Tout au long du film, Arnold poursuit néanmoins la recherche d’un au-delà du plateau. Il cherche en vain à contourner la réalité made in ALMA, mais les coulisses ne conduisent jamais vers un dehors salvateur ; elles débouchent sur un autre décor, une autre scène, une autre couche de représentation. Même la misère fantasmée du « bosquet », une zone illicite de non-droit en dehors des frontières de la ville, est entretenue par ALMA, afin de nourrir par opposition l’imaginaire de sa cité idéale. Et plus Arnold cherche à percer le mystère de ce monde, moins celui-ci semble dissimuler une quelconque vérité. Decorado lui refuse la découverte d'une réalité cachée, mais le confronte à l'effondrement de l'idée même qu'il puisse en exister une.
Alberto Vázquez évite alors astucieusement une critique trop étriquée du capitalisme et de la surproduction mortifère. Car ALMA n'est pas le grand marionnettiste qui manipulerait une population ignorante. Loin de cacher le réel, l’entreprise l'organise.

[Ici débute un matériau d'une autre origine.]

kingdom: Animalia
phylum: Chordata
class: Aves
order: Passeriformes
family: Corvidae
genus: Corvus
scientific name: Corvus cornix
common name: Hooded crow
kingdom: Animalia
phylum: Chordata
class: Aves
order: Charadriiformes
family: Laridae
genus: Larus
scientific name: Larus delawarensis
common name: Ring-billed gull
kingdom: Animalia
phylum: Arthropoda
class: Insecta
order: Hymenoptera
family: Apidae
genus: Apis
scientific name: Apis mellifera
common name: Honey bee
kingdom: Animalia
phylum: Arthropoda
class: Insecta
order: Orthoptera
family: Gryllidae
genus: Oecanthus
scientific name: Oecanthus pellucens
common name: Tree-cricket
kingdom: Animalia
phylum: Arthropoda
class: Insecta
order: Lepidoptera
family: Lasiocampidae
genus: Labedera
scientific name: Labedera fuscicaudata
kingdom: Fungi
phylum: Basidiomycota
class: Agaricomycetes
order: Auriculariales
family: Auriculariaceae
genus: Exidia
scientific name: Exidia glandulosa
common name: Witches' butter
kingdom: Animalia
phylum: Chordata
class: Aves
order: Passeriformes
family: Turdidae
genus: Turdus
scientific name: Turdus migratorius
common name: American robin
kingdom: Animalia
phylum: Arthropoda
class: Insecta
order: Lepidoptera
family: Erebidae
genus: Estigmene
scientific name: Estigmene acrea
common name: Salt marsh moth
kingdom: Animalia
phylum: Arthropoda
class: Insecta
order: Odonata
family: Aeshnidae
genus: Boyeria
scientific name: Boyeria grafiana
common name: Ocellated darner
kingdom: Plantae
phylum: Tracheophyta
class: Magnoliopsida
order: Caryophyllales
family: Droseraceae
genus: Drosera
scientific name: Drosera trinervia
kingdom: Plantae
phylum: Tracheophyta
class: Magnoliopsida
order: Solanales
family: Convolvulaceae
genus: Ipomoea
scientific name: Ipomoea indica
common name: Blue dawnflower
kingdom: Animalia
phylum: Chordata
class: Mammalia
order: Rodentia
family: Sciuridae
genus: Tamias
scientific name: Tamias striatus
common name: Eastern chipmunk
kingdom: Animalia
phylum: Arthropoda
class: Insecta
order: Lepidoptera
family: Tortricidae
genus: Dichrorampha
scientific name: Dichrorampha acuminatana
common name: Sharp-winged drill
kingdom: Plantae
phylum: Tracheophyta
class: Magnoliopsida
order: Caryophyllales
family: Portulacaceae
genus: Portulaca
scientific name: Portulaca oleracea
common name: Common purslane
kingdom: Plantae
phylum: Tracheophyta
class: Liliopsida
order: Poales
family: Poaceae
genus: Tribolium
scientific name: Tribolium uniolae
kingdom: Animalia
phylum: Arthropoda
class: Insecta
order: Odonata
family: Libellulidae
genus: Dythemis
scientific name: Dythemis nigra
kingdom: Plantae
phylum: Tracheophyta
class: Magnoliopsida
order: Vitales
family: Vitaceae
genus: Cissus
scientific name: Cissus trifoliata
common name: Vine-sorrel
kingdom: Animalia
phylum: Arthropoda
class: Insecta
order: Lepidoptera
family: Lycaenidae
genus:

Tous les personnages participent, à leur manière, au maintien de ce décor. Ils y travaillent, l'entretiennent, le repeignent, en vivent autant qu'ils le subissent. Si les recettes de cette exploitation de masse sont accaparées par le dirigeant d’ALMA, le pouvoir d’oppression n’est pas concentré ; il circule à travers une multitude de gestes quotidiens qui permettent au système de continuer à fonctionner, à surveiller et à s’accroître.
Decorado propose une représentation plus sournoise et surtout plus désolante du capitalisme qui apparaît alors moins comme une machine qui écrase les individus que comme un monde qui exige d'être constamment entretenu par ceux-là mêmes qu'il épuise. Et chacun·e contribue à redresser les façades de cette prison, non parce qu'il·elle en est dupe, mais parce que sa propre existence dépend de la stabilité de sa geôle.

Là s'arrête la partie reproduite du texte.